The bolshie newcomer stepped into the sunshine alongside mum, Ema Elsa, for the first time since being born.
Eastern black rhinos are listed by the International Union for the Conservation of Nature (IUCN) as critically endangered in the wild, with less than 650 remaining across Africa.
Barbara Dreyer, rhino keeper at the zoo, said:
It’ll take Gabe some time to get used to his surroundings, but he’s already super-feisty and doing all the right things, sleeping lots, eating well and looks very sturdy on his feet – he’s doing really well so far.
We hope Gabe brings a lot of attention to the ever-growing need for the conservation of Eastern black rhino populations in Africa that are being slaughtered daily. The criminal gangs aren’t slowing down and in recent years there’s been a huge surge in illegal poaching, driven by the demand for rhino horn in Asia, as it’s ‘believed’ to have medicinal benefits – although scientific research has already proved it to be completely useless.
For that reason, Gabe is particularly important to the European breeding programme for the species as he will add to the genetic diversity of Eastern black rhinos in zoos across Europe, helping to save the species from extinction in the future.
Gabe is the third baby born at the zoo to 13-year-old mum, Ema Elsa, who was matched up with dad Kifaru, aged 31, by keepers at the zoo. The calf will now stay by her side for up to two years.
Chester Zoo has been successful in breeding a number of critically endangered black rhinos and plays a vital part in the European breeding programme, which is managed by the zoo’s Director General, Mark Pilgrim. Ground-breaking science at the zoo has allowed researchers to monitor hormones levels in their female black rhinos to help discover the best time to introduce them to a potential partner, as well as diagnose pregnancies and estimate when they will give birth.
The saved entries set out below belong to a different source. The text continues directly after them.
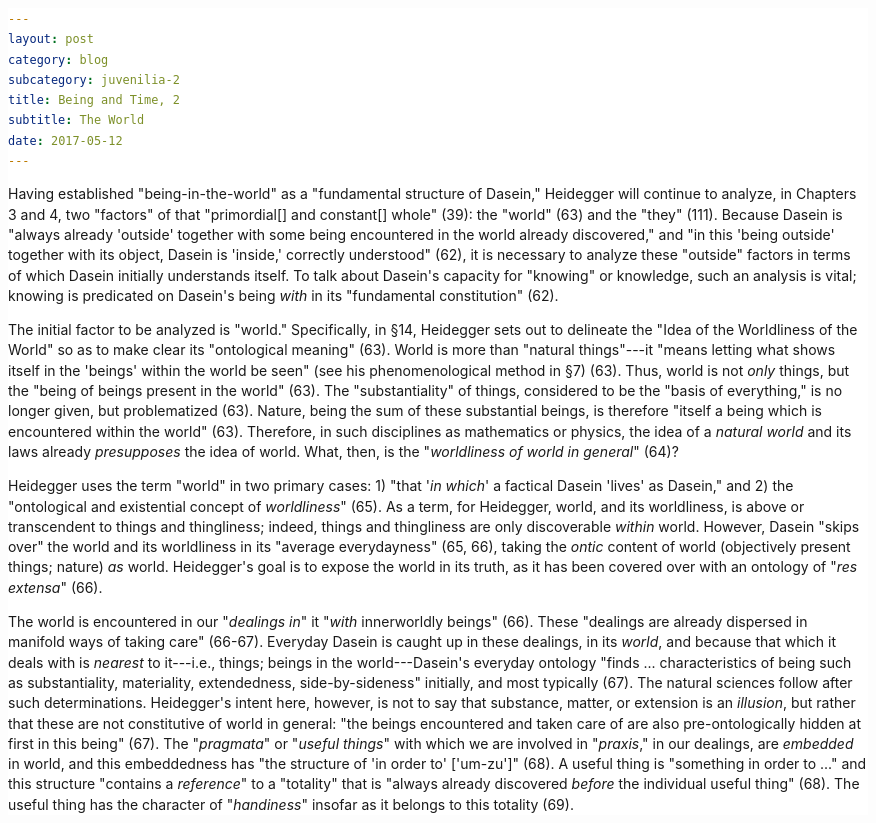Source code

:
 ```yaml
---
layout: post
category: blog
subcategory: juvenilia-2
title: Being and Time, 2
subtitle: The World
date: 2017-05-12
---
```


Having established "being-in-the-world" as a "fundamental structure of Dasein," Heidegger will continue to analyze, in Chapters 3 and 4, two "factors" of that "primordial\[\] and constant\[\] whole" (39): the "world" (63) and the "they" (111). Because Dasein is "always already 'outside' together with some being encountered in the world already discovered," and "in this 'being outside' together with its object, Dasein is 'inside,' correctly understood" (62), it is necessary to analyze these "outside" factors in terms of which Dasein initially understands itself. To talk about Dasein's capacity for "knowing" or knowledge, such an analysis is vital; knowing is predicated on Dasein's being *with* in its "fundamental constitution" (62).

The initial factor to be analyzed is "world." Specifically, in §14, Heidegger sets out to delineate the "Idea of the Worldliness of the World" so as to make clear its "ontological meaning" (63). World is more than "natural things"---it "means letting what shows itself in the 'beings' within the world be seen" (see his phenomenological method in §7) (63). Thus, world is not *only* things, but the "being of beings present in the world" (63). The "substantiality" of things, considered to be the "basis of everything," is no longer given, but problematized (63). Nature, being the sum of these substantial beings, is therefore "itself a being which is encountered within the world" (63). Therefore, in such disciplines as mathematics or physics, the idea of a *natural world* and its laws already *presupposes* the idea of world. What, then, is the "*worldliness of world in general*" (64)?

Heidegger uses the term "world" in two primary cases: 1) "that '*in which*' a factical Dasein 'lives' as Dasein," and 2) the "ontological and existential concept of *worldliness*" (65). As a term, for Heidegger, world, and its worldliness, is above or transcendent to things and thingliness; indeed, things and thingliness are only discoverable *within* world. However, Dasein "skips over" the world and its worldliness in its "average everydayness" (65, 66), taking the *ontic* content of world (objectively present things; nature) *as* world. Heidegger's goal is to expose the world in its truth, as it has been covered over with an ontology of "*res extensa*" (66).

The world is encountered in our "*dealings in*" it "*with* innerworldly beings" (66). These "dealings are already dispersed in manifold ways of taking care" (66-67). Everyday Dasein is caught up in these dealings, in its *world*, and because that which it deals with is *nearest* to it---i.e., things; beings in the world---Dasein's everyday ontology "finds \... characteristics of being such as substantiality, materiality, extendedness, side-by-sideness" initially, and most typically (67). The natural sciences follow after such determinations. Heidegger's intent here, however, is not to say that substance, matter, or extension is an *illusion*, but rather that these are not constitutive of world in general: "the beings encountered and taken care of are also pre-ontologically hidden at first in this being" (67). The "*pragmata*" or "*useful things*" with which we are involved in "*praxis*," in our dealings, are *embedded* in world, and this embeddedness has "the structure of 'in order to' \['um-zu'\]" (68). A useful thing is "something in order to \..." and this structure "contains a *reference*" to a "totality" that is "always already discovered *before* the individual useful thing" (68). The useful thing has the character of "*handiness*" insofar as it belongs to this totality (69).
We are also one of the main organisations fighting for the survival of Eastern black rhino and has long supported conservation efforts in the wild to try and protect black rhinos and continues to fund, and provide expertise, to numerous sanctuaries across Africa.
Gabe and his mum Ema Elsa have ventured out for people to see on quite a few occasions since he was born. They have access to a heated indoor area (which is off-show) and a large outdoor paddock (where they can be seen) and it’s really up to the rhinos to choose where they want to be and where they want to go. Hopefully you’ll get a glimpse but, at the moment, with him being so young and with it being a little cold, it’s not absolutely guaranteed.